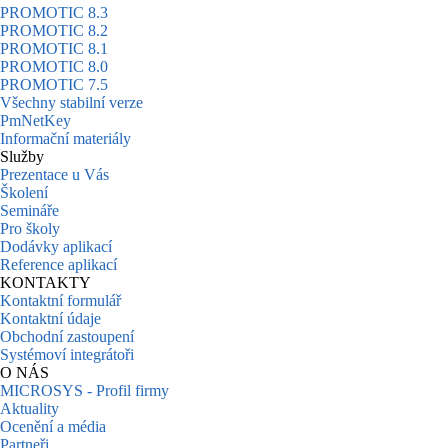
PROMOTIC 8.3
PROMOTIC 8.2
PROMOTIC 8.1
PROMOTIC 8.0
PROMOTIC 7.5
Všechny stabilní verze
PmNetKey
Informační materiály
Služby
Prezentace u Vás
Školení
Semináře
Pro školy
Dodávky aplikací
Reference aplikací
KONTAKTY
Kontaktní formulář
Kontaktní údaje
Obchodní zastoupení
Systémoví integrátoři
O NÁS
MICROSYS - Profil firmy
Aktuality
Ocenění a média
Partneři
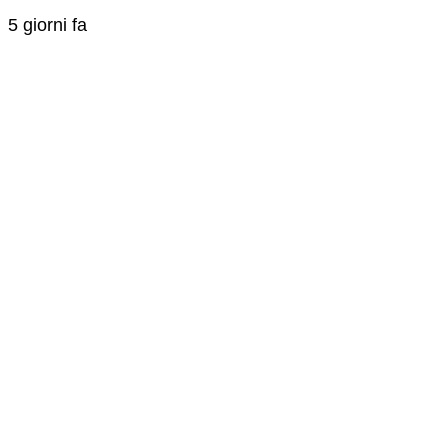
5 giorni fa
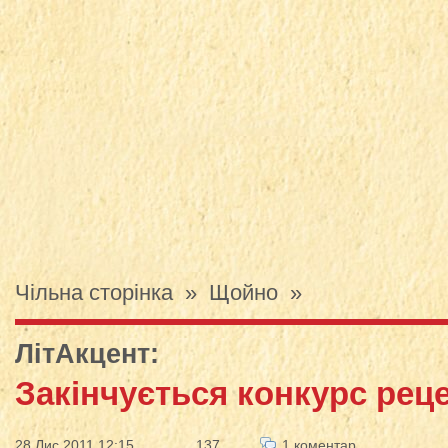
Чільна сторінка
»
Щойно
»
ЛітАкцент
:
Закінчується конкурс рец
28 Лис 2011 12:15
137
1 коментар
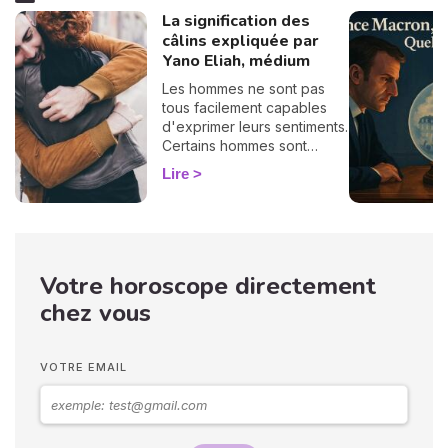
La signification des
câlins expliquée par
Yano Eliah, médium
Les hommes ne sont pas
tous facilement capables
d'exprimer leurs sentiments.
Certains hommes sont
habitués à contrôler leurs
Lire
sentiments, par conséquent
il vous est difficile de
deviner ce qu'ils veulent ou
pensent de vous. Pourtant,
si vous observez son
Votre horoscope directement
langage corporel, vous
pouvez déchiffrer ses
chez vous
sentiments envers vous.
Vos langages corporels
peuvent signifier que vous
VOTRE EMAIL
marchez ensemble vers le
même chemin.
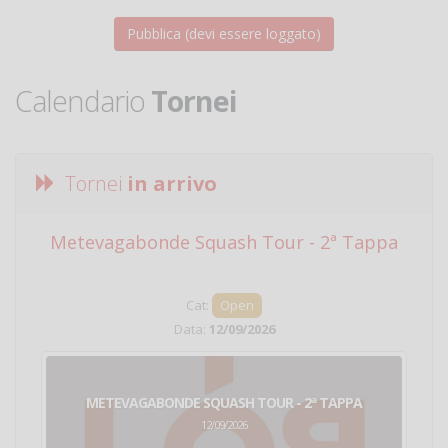
Calendario
Tornei
Tornei
in arrivo
Metevagabonde Squash Tour - 2ª Tappa
Ci
Cat:
Open
Data:
12/09/2026
METEVAGABONDE SQUASH TOUR - 2ª TAPPA
12/09/2026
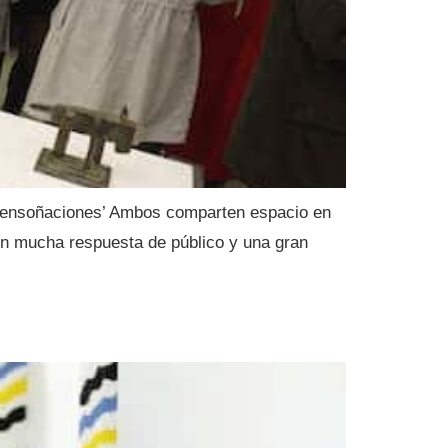
as ensoñaciones’ Ambos comparten espacio en
on mucha respuesta de público y una gran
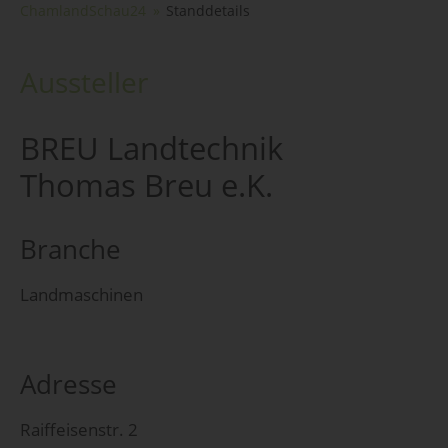
ChamlandSchau24
Standdetails
Aussteller
BREU Landtechnik
Thomas Breu e.K.
Branche
Landmaschinen
Adresse
Raiffeisenstr. 2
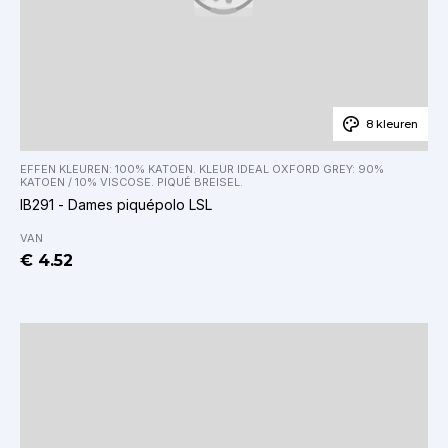
8 kleuren
EFFEN KLEUREN: 100% KATOEN. KLEUR IDEAL OXFORD GREY: 90%
KATOEN / 10% VISCOSE. PIQUÉ BREISEL.
IB291 - Dames piquépolo LSL
VAN
€ 4.52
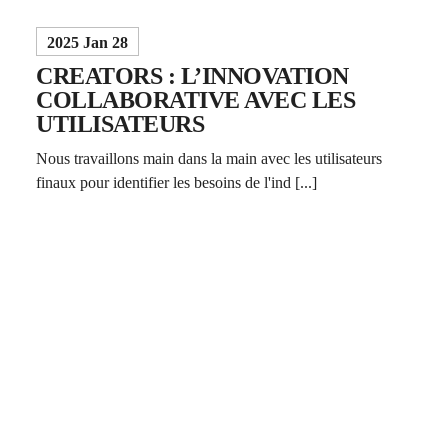
2025 Jan 28
CREATORS : L’INNOVATION
COLLABORATIVE AVEC LES
UTILISATEURS
Nous travaillons main dans la main avec les utilisateurs
finaux pour identifier les besoins de l'ind [...]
==============================
Work order:
Please copy the text of the items word for word, beginning at the very first line and stopping after the line that contains "5 giorni fa", with both ends included. Leave the pictures out of your answer.

Problem solution:
PROMOTIC 8.3
PROMOTIC 8.2
PROMOTIC 8.1
PROMOTIC 8.0
PROMOTIC 7.5
Všechny stabilní verze
PmNetKey
Informační materiály
Služby
Prezentace u Vás
Školení
Semináře
Pro školy
Dodávky aplikací
Reference aplikací
KONTAKTY
Kontaktní formulář
Kontaktní údaje
Obchodní zastoupení
Systémoví integrátoři
O NÁS
MICROSYS - Profil firmy
Aktuality
Ocenění a média
Partneři
5 giorni fa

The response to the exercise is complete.